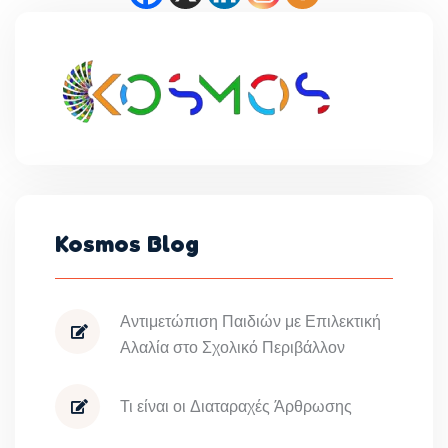
Kosmos Blog
Αντιμετώπιση Παιδιών με Επιλεκτική
Αλαλία στο Σχολικό Περιβάλλον
Τι είναι οι Διαταραχές Άρθρωσης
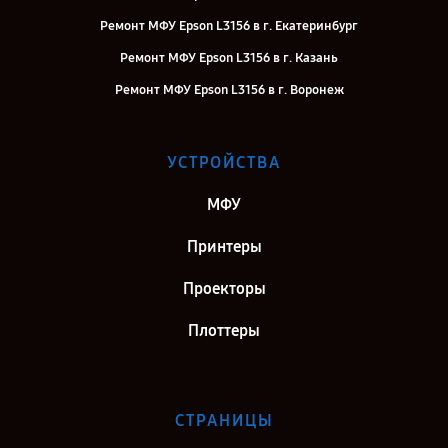
Ремонт МФУ Epson L3156 в г. Екатеринбург
Ремонт МФУ Epson L3156 в г. Казань
Ремонт МФУ Epson L3156 в г. Воронеж
Ремонт МФУ Epson L3156 в г. Саратов
Ремонт МФУ Epson L3156 в г. Самара
УСТРОЙСТВА
Ремонт МФУ Epson L3156 в г. Киров
МФУ
Ремонт МФУ Epson L3156 в г. Москва
Принтеры
Проекторы
Плоттеры
СТРАНИЦЫ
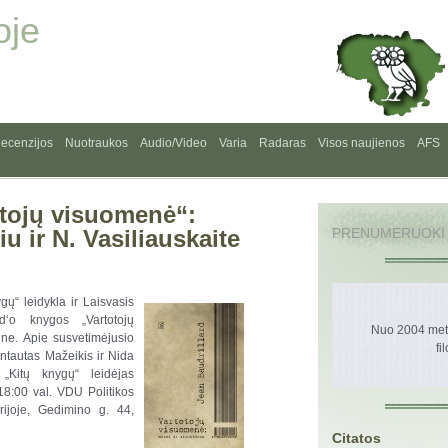
oje
ecenzijos
Nuotraukos
Audio/Video
Varia
Radaras
Visos naujienos
AFS
otojų visuomenė“:
u ir N. Vasiliauskaite
PRENUMERUOKI
gų“ leidykla ir Laisvasis
rd‘o knygos „Vartotojų
Nuo 2004 metų
une. Apie susvetimėjusio
fi
intautas Mažeikis ir Nida
 „Kitų knygų“ leidėjas
8:00 val. VDU Politikos
orijoje, Gedimino g. 44,
Citatos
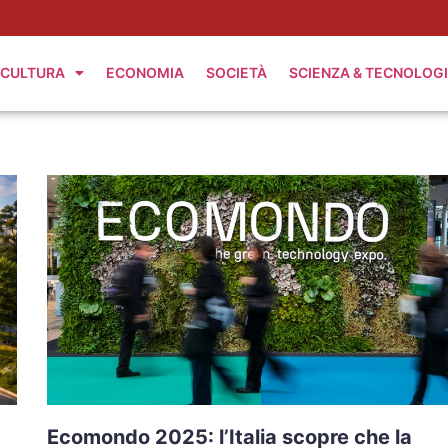
CULTURA
ECONOMIA
SOCIETÀ
SCIENZA & TECNOLOG
Ecomondo 2025: l’Italia scopre che la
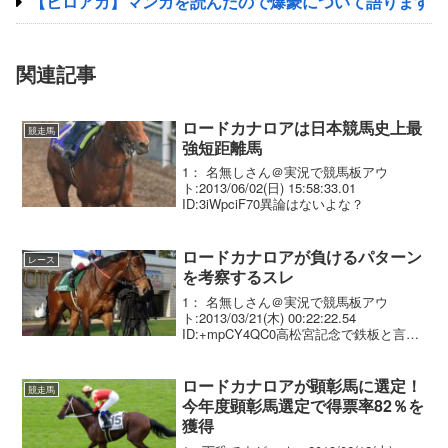
【ヒロアカ】マンガを読んだので爆豪について語ります
関連記事
ロードカナロアは日本競馬史上最
競走馬
強短距離馬
1： 名無しさん＠実況で競馬板アウ
ト:2013/06/02(日) 15:58:33.01
ID:3iWpciF70異論はないよな？
ロードカナロアが負けるパターン
レース
を考察するスレ
1： 名無しさん＠実況で競馬板アウ
ト:2013/03/21(木) 00:22:22.54
ID:+mpCY4QC0高松宮記念で鉄板と言わ
れるロードカナロアがもしも負けるとし
たら、どんなパターンなのか。パッと思
い浮かぶのは、超ハイペースになっ...
ロードカナロアが顕彰馬に選定！
競走馬
今年度顕彰馬選定で得票率82％を
獲得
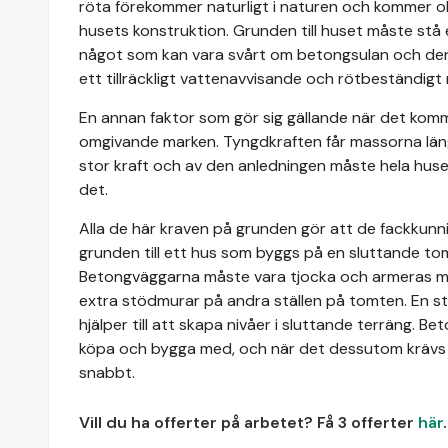
röta förekommer naturligt i naturen och kommer obön
husets konstruktion. Grunden till huset måste stå e
något som kan vara svårt om betongsulan och den
ett tillräckligt vattenavvisande och rötbeständigt 
En annan faktor som gör sig gällande när det komme
omgivande marken. Tyngdkraften får massorna län
stor kraft och av den anledningen måste hela huse
det.
Alla de här kraven på grunden gör att de fackkunni
grunden till ett hus som byggs på en sluttande tom
Betongväggarna måste vara tjocka och armeras med
extra stödmurar på andra ställen på tomten. En st
hjälper till att skapa nivåer i sluttande terräng. Be
köpa och bygga med, och när det dessutom krävs s
snabbt.
Vill du ha offerter på arbetet? Få 3 offerter
här
.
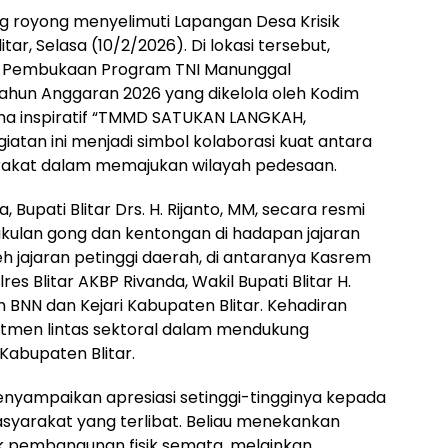
ng royong menyelimuti Lapangan Desa Krisik
r, Selasa (10/2/2026). Di lokasi tersebut,
a Pembukaan Program TNI Manunggal
un Anggaran 2026 yang dikelola oleh Kodim
ma inspiratif “TMMD SATUKAN LANGKAH,
tan ini menjadi simbol kolaborasi kuat antara
rakat dalam memajukan wilayah pedesaan.
 Bupati Blitar Drs. H. Rijanto, MM, secara resmi
ulan gong dan kentongan di hadapan jajaran
eh jajaran petinggi daerah, di antaranya Kasrem
res Blitar AKBP Rivanda, Wakil Bupati Blitar H.
 BNN dan Kejari Kabupaten Blitar. Kehadiran
tmen lintas sektoral dalam mendukung
Kabupaten Blitar.
nyampaikan apresiasi setinggi-tingginya kepada
syarakat yang terlibat. Beliau menekankan
 pembangunan fisik semata, melainkan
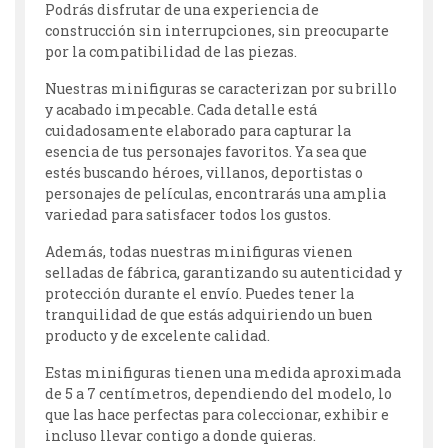
Podrás disfrutar de una experiencia de
construcción sin interrupciones, sin preocuparte
por la compatibilidad de las piezas.
Nuestras minifiguras se caracterizan por su brillo
y acabado impecable. Cada detalle está
cuidadosamente elaborado para capturar la
esencia de tus personajes favoritos. Ya sea que
estés buscando héroes, villanos, deportistas o
personajes de películas, encontrarás una amplia
variedad para satisfacer todos los gustos.
Además, todas nuestras minifiguras vienen
selladas de fábrica, garantizando su autenticidad y
protección durante el envío. Puedes tener la
tranquilidad de que estás adquiriendo un buen
producto y de excelente calidad.
Estas minifiguras tienen una medida aproximada
de 5 a 7 centímetros, dependiendo del modelo, lo
que las hace perfectas para coleccionar, exhibir e
incluso llevar contigo a donde quieras.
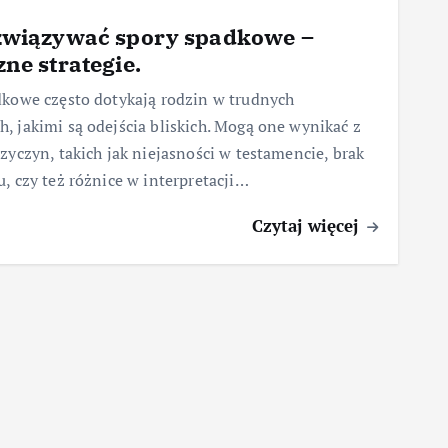
związywać spory spadkowe –
ne strategie.
dkowe często dotykają rodzin w trudnych
 jakimi są odejścia bliskich. Mogą one wynikać z
zyczyn, takich jak niejasności w testamencie, brak
, czy też różnice w interpretacji…
Czytaj więcej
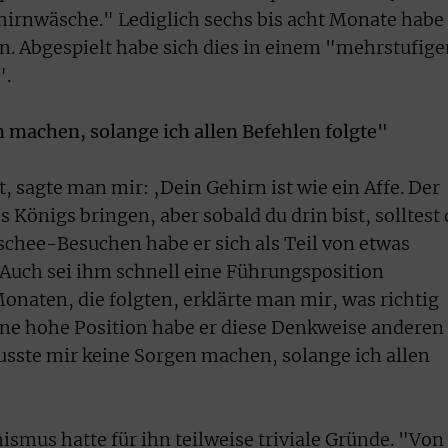
ehirnwäsche." Lediglich sechs bis acht Monate habe
en. Abgespielt habe sich dies in einem "mehrstufige
".
 machen, solange ich allen Befehlen folgte"
, sagte man mir: ‚Dein Gehirn ist wie ein Affe. Der
 Königs bringen, aber sobald du drin bist, solltest
schee-Besuchen habe er sich als Teil von etwas
Auch sei ihm schnell eine Führungsposition
naten, die folgten, erklärte man mir, was richtig
eine hohe Position habe er diese Denkweise anderen
sste mir keine Sorgen machen, solange ich allen
mus hatte für ihn teilweise triviale Gründe. "Von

----

[What you will do]
Can you return every line of text in the data above as a JSON list of strings, one string per line, with blank lines dropped and the pictures left out?

[Answer section]
[
  "Kosmos Blog",
  "Αντιμετώπιση Παιδιών με Επιλεκτική",
  "Αλαλία στο Σχολικό Περιβάλλον",
  "Τι είναι οι Διαταραχές Άρθρωσης",
  "Ремонт МФУ Epson L3156 в г. Екатеринбург",
  "Ремонт МФУ Epson L3156 в г. Казань",
  "Ремонт МФУ Epson L3156 в г. Воронеж",
  "Ремонт МФУ Epson L3156 в г. Саратов",
  "Ремонт МФУ Epson L3156 в г. Самара",
  "УСТРОЙСТВА",
  "Ремонт МФУ Epson L3156 в г. Киров",
  "МФУ",
  "Ремонт МФУ Epson L3156 в г. Москва",
  "Принтеры",
  "Проекторы",
  "Плоттеры",
  "СТРАНИЦЫ",
  "oje",
  "ecenzijos",
  "Nuotraukos",
  "Audio/Video",
  "Varia",
  "Radaras",
  "Visos naujienos",
  "AFS",
  "otojų visuomenė“:",
  "u ir N. Vasiliauskaite",
  "PRENUMERUOKI",
  "gų“ leidykla ir Laisvasis",
  "rd‘o knygos „Vartotojų",
  "Nuo 2004 metų",
  "une. Apie susvetimėjusio",
  "fi",
  "intautas Mažeikis ir Nida",
  " „Kitų knygų“ leidėjas",
  "8:00 val. VDU Politikos",
  "orijoje, Gedimino g. 44,",
  "Citatos",
  "CULTURA",
  "ECONOMIA",
  "SOCIETÀ",
  "SCIENZA & TECNOLOG",
  "Ecomondo 2025: l’Italia scopre che la",
  "【ヒロアカ】マンガを読んだので爆豪について語ります",
  "関連記事",
  "ロードカナロアは日本競馬史上最",
  "競走馬",
  "強短距離馬",
  "1： 名無しさん＠実況で競馬板アウ",
  "ト:2013/06/02(日) 15:58:33.01",
  "ID:3iWpciF70異論はないよな？",
  "ロードカナロアが負けるパターン",
  "レース",
  "を考察するスレ",
  "1： 名無しさん＠実況で競馬板アウ",
  "ト:2013/03/21(木) 00:22:22.54",
  "ID:+mpCY4QC0高松宮記念で鉄板と言わ",
  "れるロードカナロアがもしも負けるとし",
  "たら、どんなパターンなのか。パッと思",
  "い浮かぶのは、超ハイペースになっ...",
  "ロードカナロアが顕彰馬に選定！",
  "競走馬",
  "今年度顕彰馬選定で得票率82％を",
  "獲得",
  "röta förekommer naturligt i naturen och kommer obön",
  "husets konstruktion. Grunden till huset måste stå e",
  "något som kan vara svårt om betongsulan och den",
  "ett tillräckligt vattenavvisande och rötbeständigt ",
  "En annan faktor som gör sig gällande när det komme",
  "omgivande marken. Tyngdkraften får massorna län",
  "stor kraft och av den anledningen måste hela huse",
  "det.",
  "Alla de här kraven på grunden gör att de fackkunni",
  "grunden till ett hus som byggs på en sluttande tom",
  "Betongväggarna måste vara tjocka och armeras med",
  "extra stödmurar på andra ställen på tomten. En st",
  "hjälper till att skapa nivåer i sluttande terräng. Be",
  "köpa och bygga med, och när det dessutom krävs s",
  "snabbt.",
  "Vill du ha offerter på arbetet? Få 3 offerter",
  "här",
  ".",
  "ng royong menyelimuti Lapangan Desa Krisik",
  "r, Selasa (10/2/2026). Di lokasi tersebut,",
  "a Pembukaan Program TNI Manunggal",
  "un Anggaran 2026 yang dikelola oleh Kodim",
  "ma inspiratif “TMMD SATUKAN LANGKAH,",
  "tan ini menjadi simbol kolaborasi kuat antara",
  "rakat dalam memajukan wilayah pedesaan.",
  " Bupati Blitar Drs. H. Rijanto, MM, secara resmi",
  "ulan gong dan kentongan di hadapan jajaran",
  "eh jajaran petinggi daerah, di antaranya Kasrem",
  "res Blitar AKBP Rivanda, Wakil Bupati Blitar H.",
  " BNN dan Kejari Kabupaten Blitar. Kehadiran",
  "tmen lintas sektoral dalam mendukung",
  "Kabupaten Blitar.",
  "nyampaikan apresiasi setinggi-tingginya kepada",
  "syarakat yang terlibat. Beliau menekankan",
  " pembangunan fisik semata, melainkan",
  "Podrás disfrutar de una experiencia de",
  "construcción sin interrupciones, sin preocuparte",
  "por la compatibilidad de las piezas.",
  "Nuestras minifiguras se caracterizan por su brillo",
  "y acabado impecable. Cada detalle está",
  "cuidadosamente elaborado para capturar la",
  "esencia de tus personajes favoritos. Ya sea que",
  "estés buscando héroes, villanos, deportistas o",
  "personajes de películas, encontrarás una amplia",
  "variedad para satisfacer todos los gustos.",
  "Además, todas nuestras minifiguras vienen",
  "selladas de fábrica, garantizando su autenticidad y",
  "protección durante el envío. Puedes tener la",
  "tranquilidad de que estás adquiriendo un buen",
  "producto y de excelente calidad.",
  "Estas minifiguras tienen una medida aproximada",
  "de 5 a 7 centímetros, dependiendo del modelo, lo",
  "que las hace perfectas para coleccionar, exhibir e",
  "incluso llevar contigo a donde quieras.",
  "związywać spory spadkowe –",
  "ne strategie.",
  "dkowe często dotykają rodzin w trudnych",
  " jakimi są odejścia bliskich. Mogą one wynikać z",
  "zyczyn, takich jak niejasności w testamencie, brak",
  ", czy też różnice w interpretacji…",
  "Czytaj więcej",
  "ehirnwäsche.\" Lediglich sechs bis acht Monate habe",
  "en. Abgespielt habe sich dies in einem \"mehrstufige",
  "\".",
  " machen, solange ich allen Befehlen folgte\"",
  ", sagte man mir: ‚Dein Gehirn ist wie ein Affe. Der",
  " Königs bringen, aber sobald du drin bist, solltest",
  "schee-Besuchen habe er sich als Teil von etwas",
  "Auch sei ihm schnell eine Führungsposition",
  "naten, die folgten, erklärte man mir, was richtig",
  "eine hohe Position habe er diese Denkweise anderen",
  "sste mir keine Sorgen machen, solange ich allen",
  "mus hatte für ihn teilweise triviale Gründe. \"Von"
]